Alka Saraogi has made a big name in the realm of Hindi fiction. Her first novel Kalikatha: Via Bypass made such a mark that her reputation runs the risk of always being stitched to her first novel. It is hoped the rest of her work is not bypassed. It is unfair to put a short story book alongside a novel, because as Carlos Fuentes remarked in his introduction to his book on Latin American Short Stories, a short story is a boat while a novel is an ocean liner. But having read Saraogi’s novel, Over to You Kadambari, in order to appreciate her short fiction, one can’t help referring to it in passing. In her novel she gently explores the tangled web of relationships—parents, in-laws, daughters. It is a ruminant book as the author and the main protagonist, Ruby, walk the memory trail. The novel flows gently and yet there is no dearth of events or characters, who are painted with deft strokes. The males, Ruby’s husband Sudhir and her father come off rather well.
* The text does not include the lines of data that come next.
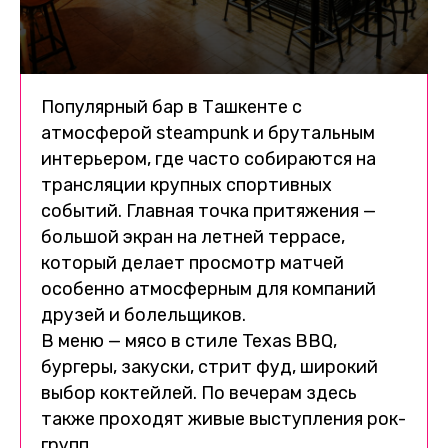
Популярный бар в Ташкенте с
атмосферой steampunk и брутальным
интерьером, где часто собираются на
трансляции крупных спортивных
событий. Главная точка притяжения —
большой экран на летней террасе,
который делает просмотр матчей
особенно атмосферным для компаний
друзей и болельщиков.
В меню — мясо в стиле Texas BBQ,
бургеры, закуски, стрит фуд, широкий
выбор коктейлей. По вечерам здесь
также проходят живые выступления рок-
групп.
So does her socialist Mamaji, who later fades away from the book, in fact disappears. The relationships with the women right down to Sarita and Saira are much more intricate, replete with hesitations, complexes, and fears of being misunderstood. Ruby’s memory itself becomes an ocean, disturbed and restive. She discovers later, through chance, that she was adopted. And Calcutta comes alive, as it does in her short stories. The storyline, an elongated biography, never runs thin or flags, but proceeds in an even manner without any unnecessary ‘dramatic’ intrusions.
Nothing prevents a reviewer from starting with a prejudice. This reviewer is hostile to story writers who write stories about stories. The reason is simple. One has seen a lot of bad poets write bad poems about poetry. But when one finishes Alka Saraogi’s first and title story ‘The Tale Retold’, one has to change one’s mind, and shed an old prejudice—for a short while. This very touching story about the growing up of a handicapped child, Sudarshan, and the travails his mother Aparna has to go through, could not in aesthetic terms have been written any other way. Aparna makes it an exclusive mother-and-son love story, this two decade struggle to see her son come to terms with life.